The private does the encryption while the public decrypts. It can work the other way around, but you can only decrypt it with the private key. DNSSEC encrypts the actual checksum. The public key decrypts the assigned digest and then compares the two. If they are the same, everything works. The initial question with DNSSEC is, how do you get all the public keys to the database? They publish the public key in DNS as a record type to get around this.  

DNS sinkholing

Palo Alto and other vendors offer what is known as DNS sinkholing. Sinkholing allows you to direct suspicious DNS traffic to a sinkhole IP address. The sinkhole IP is not an actual host but simply a logical address. It enables the malicious domain name to resolve to the specified IP address. For example, F5 has a DNS Express product that puts a GTM load balancer before the DNS servers. F5 GTM can handle over 2 million requests per second – more than enough to handle most DDoS attacks.

DNS Security Designs: Final Points

DNS security is critical to protecting networks and data from cyber threats. By implementing various DNS security designs such as DNSSEC, filtering and whitelisting, DNS firewalls, anomaly detection, and DANE, organizations can strengthen their overall security posture. Businesses must stay proactive and adopt these security measures to mitigate the risks associated with DNS vulnerabilities. By doing so, they can ensure a safer online environment for their users and protect valuable data from falling into the wrong hands.

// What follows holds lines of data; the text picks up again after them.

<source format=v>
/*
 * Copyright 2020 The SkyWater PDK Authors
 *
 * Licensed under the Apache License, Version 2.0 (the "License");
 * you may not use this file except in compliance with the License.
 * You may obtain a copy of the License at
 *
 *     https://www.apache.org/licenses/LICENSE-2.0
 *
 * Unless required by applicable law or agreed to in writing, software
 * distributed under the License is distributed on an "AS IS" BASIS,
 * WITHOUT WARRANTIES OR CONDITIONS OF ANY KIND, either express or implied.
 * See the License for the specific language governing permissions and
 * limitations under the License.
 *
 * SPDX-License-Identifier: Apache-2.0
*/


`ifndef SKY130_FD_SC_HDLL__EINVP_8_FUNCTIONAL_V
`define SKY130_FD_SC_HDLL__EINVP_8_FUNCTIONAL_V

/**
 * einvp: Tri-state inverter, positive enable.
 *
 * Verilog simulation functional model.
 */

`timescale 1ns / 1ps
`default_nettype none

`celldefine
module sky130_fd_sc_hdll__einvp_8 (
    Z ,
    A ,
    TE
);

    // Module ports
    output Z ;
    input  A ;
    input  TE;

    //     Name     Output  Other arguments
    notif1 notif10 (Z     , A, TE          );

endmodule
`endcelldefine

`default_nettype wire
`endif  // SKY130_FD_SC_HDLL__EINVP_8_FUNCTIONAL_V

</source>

Summary: DNS Security Designs

With the ever-increasing importance of online security, it is crucial to understand the significance of DNS security designs. This blog post delved into DNS security and explored various design approaches to safeguard your online presence. From encryption to DNS filtering, we will cover essential aspects to help you make informed decisions for your digital security strategy.

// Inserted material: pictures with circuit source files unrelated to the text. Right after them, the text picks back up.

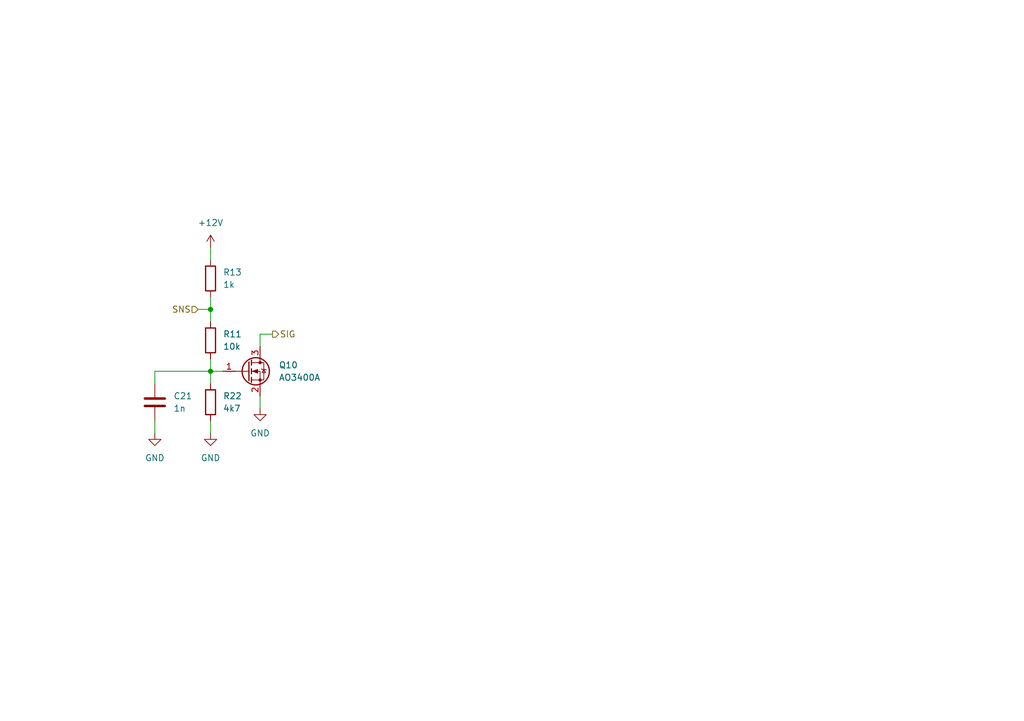
<source format=kicad_sch>
(kicad_sch
	(version 20231120)
	(generator "eeschema")
	(generator_version "8.0")
	(uuid "e39b957e-0eb6-4973-b984-59208cda1783")
	(paper "A5")
	
	(junction
		(at 43.18 63.5)
		(diameter 0)
		(color 0 0 0 0)
		(uuid "1d8a42c3-cafd-4e3d-9199-016746ef115a")
	)
	(junction
		(at 43.18 76.2)
		(diameter 0)
		(color 0 0 0 0)
		(uuid "fed6cd22-75b4-423d-8467-d47af459d2db")
	)
	(wire
		(pts
			(xy 31.75 78.74) (xy 31.75 76.2)
		)
		(stroke
			(width 0)
			(type default)
		)
		(uuid "0b370243-cd36-421c-ae98-48129ba98770")
	)
	(wire
		(pts
			(xy 53.34 81.28) (xy 53.34 83.82)
		)
		(stroke
			(width 0)
			(type default)
		)
		(uuid "1e83f41b-af75-4551-9c73-5e8edccebc4b")
	)
	(wire
		(pts
			(xy 53.34 68.58) (xy 53.34 71.12)
		)
		(stroke
			(width 0)
			(type default)
		)
		(uuid "2c047e53-6c77-4c13-a391-86eb370dc45c")
	)
	(wire
		(pts
			(xy 43.18 66.04) (xy 43.18 63.5)
		)
		(stroke
			(width 0)
			(type default)
		)
		(uuid "49ca0b51-b6c7-4e08-8196-0cb04cef01b4")
	)
	(wire
		(pts
			(xy 43.18 76.2) (xy 45.72 76.2)
		)
		(stroke
			(width 0)
			(type default)
		)
		(uuid "603a699a-6b21-4ef5-9aec-45aadb1faba6")
	)
	(wire
		(pts
			(xy 43.18 73.66) (xy 43.18 76.2)
		)
		(stroke
			(width 0)
			(type default)
		)
		(uuid "7cc07c60-c377-4f0c-8647-a88d4678d811")
	)
	(wire
		(pts
			(xy 43.18 60.96) (xy 43.18 63.5)
		)
		(stroke
			(width 0)
			(type default)
		)
		(uuid "82406034-ac78-4822-8c45-bc7a13473a79")
	)
	(wire
		(pts
			(xy 43.18 76.2) (xy 43.18 78.74)
		)
		(stroke
			(width 0)
			(type default)
		)
		(uuid "8d143685-cdea-4899-8e03-91271519eaa0")
	)
	(wire
		(pts
			(xy 40.64 63.5) (xy 43.18 63.5)
		)
		(stroke
			(width 0)
			(type default)
		)
		(uuid "8e5bb873-7f50-4776-b337-b1619c1c986f")
	)
	(wire
		(pts
			(xy 53.34 68.58) (xy 55.88 68.58)
		)
		(stroke
			(width 0)
			(type default)
		)
		(uuid "97d448db-02fb-4d93-8ecf-a73b326a00e3")
	)
	(wire
		(pts
			(xy 43.18 50.8) (xy 43.18 53.34)
		)
		(stroke
			(width 0)
			(type default)
		)
		(uuid "c29be4e9-e299-48c1-8093-fcae3fc66a50")
	)
	(wire
		(pts
			(xy 43.18 86.36) (xy 43.18 88.9)
		)
		(stroke
			(width 0)
			(type default)
		)
		(uuid "d6338e37-30cf-4d73-b26f-fa6f0d6336aa")
	)
	(wire
		(pts
			(xy 31.75 86.36) (xy 31.75 88.9)
		)
		(stroke
			(width 0)
			(type default)
		)
		(uuid "d8a2f9eb-781e-4348-bfad-775e33ccd549")
	)
	(wire
		(pts
			(xy 31.75 76.2) (xy 43.18 76.2)
		)
		(stroke
			(width 0)
			(type default)
		)
		(uuid "f629e394-463b-4ebd-8220-103cf02b4f5c")
	)
	(hierarchical_label "SNS"
		(shape input)
		(at 40.64 63.5 180)
		(fields_autoplaced yes)
		(effects
			(font
				(size 1.27 1.27)
			)
			(justify right)
		)
		(uuid "34070d74-87b0-4a69-804e-b4a3c2896ee0")
	)
	(hierarchical_label "SIG"
		(shape output)
		(at 55.88 68.58 0)
		(fields_autoplaced yes)
		(effects
			(font
				(size 1.27 1.27)
			)
			(justify left)
		)
		(uuid "7b7b6683-d643-4afc-8973-05081aa7e98d")
	)
	(symbol
		(lib_id "power:GND")
		(at 43.18 88.9 0)
		(unit 1)
		(exclude_from_sim no)
		(in_bom yes)
		(on_board yes)
		(dnp no)
		(fields_autoplaced yes)
		(uuid "15766011-74c2-4d86-ac36-414d7c5f42de")
		(property "Reference" "#PWR063"
			(at 43.18 95.25 0)
			(effects
				(font
					(size 1.27 1.27)
				)
				(hide yes)
			)
		)
		(property "Value" "GND"
			(at 43.18 93.98 0)
			(effects
				(font
					(size 1.27 1.27)
				)
			)
		)
		(property "Footprint" ""
			(at 43.18 88.9 0)
			(effects
				(font
					(size 1.27 1.27)
				)
				(hide yes)
			)
		)
		(property "Datasheet" ""
			(at 43.18 88.9 0)
			(effects
				(font
					(size 1.27 1.27)
				)
				(hide yes)
			)
		)
		(property "Description" "Power symbol creates a global label with name \"GND\" , ground"
			(at 43.18 88.9 0)
			(effects
				(font
					(size 1.27 1.27)
				)
				(hide yes)
			)
		)
		(pin "1"
			(uuid "efdaa0bc-687e-418e-88e9-930c45c453f7")
		)
		(instances
			(project "traction-control"
				(path "/eb07aa05-a882-45b0-b9de-bffe5728f99f/a1f6dcbb-f6bb-45a2-b477-1d0aadad5030"
					(reference "#PWR063")
					(unit 1)
				)
			)
		)
	)
	(symbol
		(lib_id "power:GND")
		(at 31.75 88.9 0)
		(unit 1)
		(exclude_from_sim no)
		(in_bom yes)
		(on_board yes)
		(dnp no)
		(fields_autoplaced yes)
		(uuid "340b2825-fade-414b-be2c-0561a8fbbdf4")
		(property "Reference" "#PWR065"
			(at 31.75 95.25 0)
			(effects
				(font
					(size 1.27 1.27)
				)
				(hide yes)
			)
		)
		(property "Value" "GND"
			(at 31.75 93.98 0)
			(effects
				(font
					(size 1.27 1.27)
				)
			)
		)
		(property "Footprint" ""
			(at 31.75 88.9 0)
			(effects
				(font
					(size 1.27 1.27)
				)
				(hide yes)
			)
		)
		(property "Datasheet" ""
			(at 31.75 88.9 0)
			(effects
				(font
					(size 1.27 1.27)
				)
				(hide yes)
			)
		)
		(property "Description" "Power symbol creates a global label with name \"GND\" , ground"
			(at 31.75 88.9 0)
			(effects
				(font
					(size 1.27 1.27)
				)
				(hide yes)
			)
		)
		(pin "1"
			(uuid "64ccc70d-c611-4037-bf71-d9fdf440649c")
		)
		(instances
			(project "traction-control"
				(path "/eb07aa05-a882-45b0-b9de-bffe5728f99f/a1f6dcbb-f6bb-45a2-b477-1d0aadad5030"
					(reference "#PWR065")
					(unit 1)
				)
			)
		)
	)
	(symbol
		(lib_id "Device:R")
		(at 43.18 82.55 0)
		(unit 1)
		(exclude_from_sim no)
		(in_bom yes)
		(on_board yes)
		(dnp no)
		(fields_autoplaced yes)
		(uuid "731bbe4b-a0f9-48df-96b4-9ac316ba72b1")
		(property "Reference" "R22"
			(at 45.72 81.2799 0)
			(effects
				(font
					(size 1.27 1.27)
				)
				(justify left)
			)
		)
		(property "Value" "4k7"
			(at 45.72 83.8199 0)
			(effects
				(font
					(size 1.27 1.27)
				)
				(justify left)
			)
		)
		(property "Footprint" "Resistor_SMD:R_0402_1005Metric"
			(at 41.402 82.55 90)
			(effects
				(font
					(size 1.27 1.27)
				)
				(hide yes)
			)
		)
		(property "Datasheet" "~"
			(at 43.18 82.55 0)
			(effects
				(font
					(size 1.27 1.27)
				)
				(hide yes)
			)
		)
		(property "Description" "Resistor"
			(at 43.18 82.55 0)
			(effects
				(font
					(size 1.27 1.27)
				)
				(hide yes)
			)
		)
		(pin "2"
			(uuid "c0f39749-43e4-4cbb-afd8-3fa6d690381d")
		)
		(pin "1"
			(uuid "15b8ade0-f1b9-4bc0-aceb-7b3abe44b8e9")
		)
		(instances
			(project "traction-control"
				(path "/eb07aa05-a882-45b0-b9de-bffe5728f99f/a1f6dcbb-f6bb-45a2-b477-1d0aadad5030"
					(reference "R22")
					(unit 1)
				)
			)
		)
	)
	(symbol
		(lib_id "Transistor_FET:AO3400A")
		(at 50.8 76.2 0)
		(unit 1)
		(exclude_from_sim no)
		(in_bom yes)
		(on_board yes)
		(dnp no)
		(fields_autoplaced yes)
		(uuid "8594b2fa-06a5-4b0d-835d-0f0d8c992e78")
		(property "Reference" "Q10"
			(at 57.15 74.9299 0)
			(effects
				(font
					(size 1.27 1.27)
				)
				(justify left)
			)
		)
		(property "Value" "AO3400A"
			(at 57.15 77.4699 0)
			(effects
				(font
					(size 1.27 1.27)
				)
				(justify left)
			)
		)
		(property "Footprint" "Package_TO_SOT_SMD:SOT-23"
			(at 55.88 78.105 0)
			(effects
				(font
					(size 1.27 1.27)
					(italic yes)
				)
				(justify left)
				(hide yes)
			)
		)
		(property "Datasheet" "http://www.aosmd.com/pdfs/datasheet/AO3400A.pdf"
			(at 55.88 80.01 0)
			(effects
				(font
					(size 1.27 1.27)
				)
				(justify left)
				(hide yes)
			)
		)
		(property "Description" "30V Vds, 5.7A Id, N-Channel MOSFET, SOT-23"
			(at 50.8 76.2 0)
			(effects
				(font
					(size 1.27 1.27)
				)
				(hide yes)
			)
		)
		(pin "3"
			(uuid "8d459582-5998-4d9d-9d81-093024ef9f1c")
		)
		(pin "2"
			(uuid "b9c72647-97d2-4bbc-8d0f-52080ff0c4a2")
		)
		(pin "1"
			(uuid "f5ffaa78-4703-4d55-b049-7b1a16dfbc27")
		)
		(instances
			(project ""
				(path "/eb07aa05-a882-45b0-b9de-bffe5728f99f/a1f6dcbb-f6bb-45a2-b477-1d0aadad5030"
					(reference "Q10")
					(unit 1)
				)
			)
		)
	)
	(symbol
		(lib_id "Device:R")
		(at 43.18 57.15 0)
		(unit 1)
		(exclude_from_sim no)
		(in_bom yes)
		(on_board yes)
		(dnp no)
		(fields_autoplaced yes)
		(uuid "9f54b263-35b3-4e07-afeb-aaeb2019af1b")
		(property "Reference" "R13"
			(at 45.72 55.8799 0)
			(effects
				(font
					(size 1.27 1.27)
				)
				(justify left)
			)
		)
		(property "Value" "1k"
			(at 45.72 58.4199 0)
			(effects
				(font
					(size 1.27 1.27)
				)
				(justify left)
			)
		)
		(property "Footprint" "Resistor_SMD:R_1206_3216Metric"
			(at 41.402 57.15 90)
			(effects
				(font
					(size 1.27 1.27)
				)
				(hide yes)
			)
		)
		(property "Datasheet" "~"
			(at 43.18 57.15 0)
			(effects
				(font
					(size 1.27 1.27)
				)
				(hide yes)
			)
		)
		(property "Description" "Resistor"
			(at 43.18 57.15 0)
			(effects
				(font
					(size 1.27 1.27)
				)
				(hide yes)
			)
		)
		(pin "1"
			(uuid "4f831c21-2033-490b-ae0c-7de951bd8eb3")
		)
		(pin "2"
			(uuid "37f2ce99-9621-4d61-93d2-2b7d2759b93f")
		)
		(instances
			(project "traction-control"
				(path "/eb07aa05-a882-45b0-b9de-bffe5728f99f/a1f6dcbb-f6bb-45a2-b477-1d0aadad5030"
					(reference "R13")
					(unit 1)
				)
			)
		)
	)
	(symbol
		(lib_id "Device:R")
		(at 43.18 69.85 0)
		(unit 1)
		(exclude_from_sim no)
		(in_bom yes)
		(on_board yes)
		(dnp no)
		(fields_autoplaced yes)
		(uuid "d4678fa3-b5c8-46cd-8f02-6ac5003972fe")
		(property "Reference" "R11"
			(at 45.72 68.5799 0)
			(effects
				(font
					(size 1.27 1.27)
				)
				(justify left)
			)
		)
		(property "Value" "10k"
			(at 45.72 71.1199 0)
			(effects
				(font
					(size 1.27 1.27)
				)
				(justify left)
			)
		)
		(property "Footprint" "Resistor_SMD:R_0402_1005Metric"
			(at 41.402 69.85 90)
			(effects
				(font
					(size 1.27 1.27)
				)
				(hide yes)
			)
		)
		(property "Datasheet" "~"
			(at 43.18 69.85 0)
			(effects
				(font
					(size 1.27 1.27)
				)
				(hide yes)
			)
		)
		(property "Description" "Resistor"
			(at 43.18 69.85 0)
			(effects
				(font
					(size 1.27 1.27)
				)
				(hide yes)
			)
		)
		(pin "2"
			(uuid "9718fba9-b252-4ea5-b60e-7ed382aac89a")
		)
		(pin "1"
			(uuid "8f337f2a-c289-49bd-ae06-ca9d7571c0ad")
		)
		(instances
			(project ""
				(path "/eb07aa05-a882-45b0-b9de-bffe5728f99f/a1f6dcbb-f6bb-45a2-b477-1d0aadad5030"
					(reference "R11")
					(unit 1)
				)
			)
		)
	)
	(symbol
		(lib_id "power:GND")
		(at 53.34 83.82 0)
		(unit 1)
		(exclude_from_sim no)
		(in_bom yes)
		(on_board yes)
		(dnp no)
		(fields_autoplaced yes)
		(uuid "db17ffc4-3f82-4b27-8e47-54ddbc7c2593")
		(property "Reference" "#PWR064"
			(at 53.34 90.17 0)
			(effects
				(font
					(size 1.27 1.27)
				)
				(hide yes)
			)
		)
		(property "Value" "GND"
			(at 53.34 88.9 0)
			(effects
				(font
					(size 1.27 1.27)
				)
			)
		)
		(property "Footprint" ""
			(at 53.34 83.82 0)
			(effects
				(font
					(size 1.27 1.27)
				)
				(hide yes)
			)
		)
		(property "Datasheet" ""
			(at 53.34 83.82 0)
			(effects
				(font
					(size 1.27 1.27)
				)
				(hide yes)
			)
		)
		(property "Description" "Power symbol creates a global label with name \"GND\" , ground"
			(at 53.34 83.82 0)
			(effects
				(font
					(size 1.27 1.27)
				)
				(hide yes)
			)
		)
		(pin "1"
			(uuid "1dd3faf1-92af-4133-ad62-290f2b19e624")
		)
		(instances
			(project "traction-control"
				(path "/eb07aa05-a882-45b0-b9de-bffe5728f99f/a1f6dcbb-f6bb-45a2-b477-1d0aadad5030"
					(reference "#PWR064")
					(unit 1)
				)
			)
		)
	)
	(symbol
		(lib_id "Device:C")
		(at 31.75 82.55 0)
		(unit 1)
		(exclude_from_sim no)
		(in_bom yes)
		(on_board yes)
		(dnp no)
		(fields_autoplaced yes)
		(uuid "ea2d08d3-9819-434f-8dec-79dfa47b0e1b")
		(property "Reference" "C21"
			(at 35.56 81.2799 0)
			(effects
				(font
					(size 1.27 1.27)
				)
				(justify left)
			)
		)
		(property "Value" "1n"
			(at 35.56 83.8199 0)
			(effects
				(font
					(size 1.27 1.27)
				)
				(justify left)
			)
		)
		(property "Footprint" "Capacitor_SMD:C_0402_1005Metric"
			(at 32.7152 86.36 0)
			(effects
				(font
					(size 1.27 1.27)
				)
				(hide yes)
			)
		)
		(property "Datasheet" "~"
			(at 31.75 82.55 0)
			(effects
				(font
					(size 1.27 1.27)
				)
				(hide yes)
			)
		)
		(property "Description" "Unpolarized capacitor"
			(at 31.75 82.55 0)
			(effects
				(font
					(size 1.27 1.27)
				)
				(hide yes)
			)
		)
		(pin "1"
			(uuid "45532324-8f93-4860-80b4-021d0e3bbe59")
		)
		(pin "2"
			(uuid "1f818cf8-2d9e-45ef-a3aa-34417b2f1be1")
		)
		(instances
			(project "traction-control"
				(path "/eb07aa05-a882-45b0-b9de-bffe5728f99f/a1f6dcbb-f6bb-45a2-b477-1d0aadad5030"
					(reference "C21")
					(unit 1)
				)
			)
		)
	)
	(symbol
		(lib_id "power:+12V")
		(at 43.18 50.8 0)
		(unit 1)
		(exclude_from_sim no)
		(in_bom yes)
		(on_board yes)
		(dnp no)
		(fields_autoplaced yes)
		(uuid "fb55a4ee-5b34-48bd-8025-1d4e4c825c48")
		(property "Reference" "#PWR077"
			(at 43.18 54.61 0)
			(effects
				(font
					(size 1.27 1.27)
				)
				(hide yes)
			)
		)
		(property "Value" "+12V"
			(at 43.18 45.72 0)
			(effects
				(font
					(size 1.27 1.27)
				)
			)
		)
		(property "Footprint" ""
			(at 43.18 50.8 0)
			(effects
				(font
					(size 1.27 1.27)
				)
				(hide yes)
			)
		)
		(property "Datasheet" ""
			(at 43.18 50.8 0)
			(effects
				(font
					(size 1.27 1.27)
				)
				(hide yes)
			)
		)
		(property "Description" "Power symbol creates a global label with name \"+12V\""
			(at 43.18 50.8 0)
			(effects
				(font
					(size 1.27 1.27)
				)
				(hide yes)
			)
		)
		(pin "1"
			(uuid "1bf7e815-a495-46ac-b75c-7c78c58389b9")
		)
		(instances
			(project "traction-control"
				(path "/eb07aa05-a882-45b0-b9de-bffe5728f99f/a1f6dcbb-f6bb-45a2-b477-1d0aadad5030"
					(reference "#PWR077")
					(unit 1)
				)
			)
		)
	)
)

</source>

Section 1: Understanding DNS Security

DNS (Domain Name System) security is all about protecting the integrity, availability, and confidentiality of the DNS infrastructure. It is pivotal in securely ensuring that website visitors are directed to the correct IP address. Cyber threats like DNS spoofing and cache poisoning can lead to unauthorized access, data breaches, and other detrimental consequences without proper DNS security.

Section 2: Encryption for DNS Security

Encryption is a fundamental aspect of DNS security designs. Implementing protocols like DNS over HTTPS (DoH) or DNS over TLS (DoT) can provide additional protection against eavesdropping and tampering. Encrypting DNS traffic protects sensitive information, such as domain queries and IP addresses, from prying eyes, bolstering the overall security posture.

Section 3: DNS Filtering for Enhanced Security

DNS filtering is a practical approach to fortify DNS security designs. Organizations can block access to malicious websites, phishing attempts, and malware distribution networks by leveraging filtering techniques. Implementing robust DNS filtering policies helps promote safer browsing experiences for users and prevents potential security breaches.

Section 4: Implementing DNSSEC for Data Integrity

DNS Security Extensions (DNSSEC) is a crucial technology that ensures the integrity and authenticity of DNS responses. DNSSEC mitigates the risks of DNS cache poisoning and domain hijacking by digitally signing DNS records. Implementing DNSSEC provides a verifiable chain of trust, reducing the chances of falling victim to DNS-related attacks.

Conclusion:

In this blog post, we have explored various DNS security designs to help safeguard your online presence. Understanding the significance of DNS security and implementing measures like encryption, DNS filtering, and DNSSEC can significantly enhance your digital security posture. By staying proactive and adopting these security practices, you are taking crucial steps toward protecting your online assets and ensuring a safer digital experience.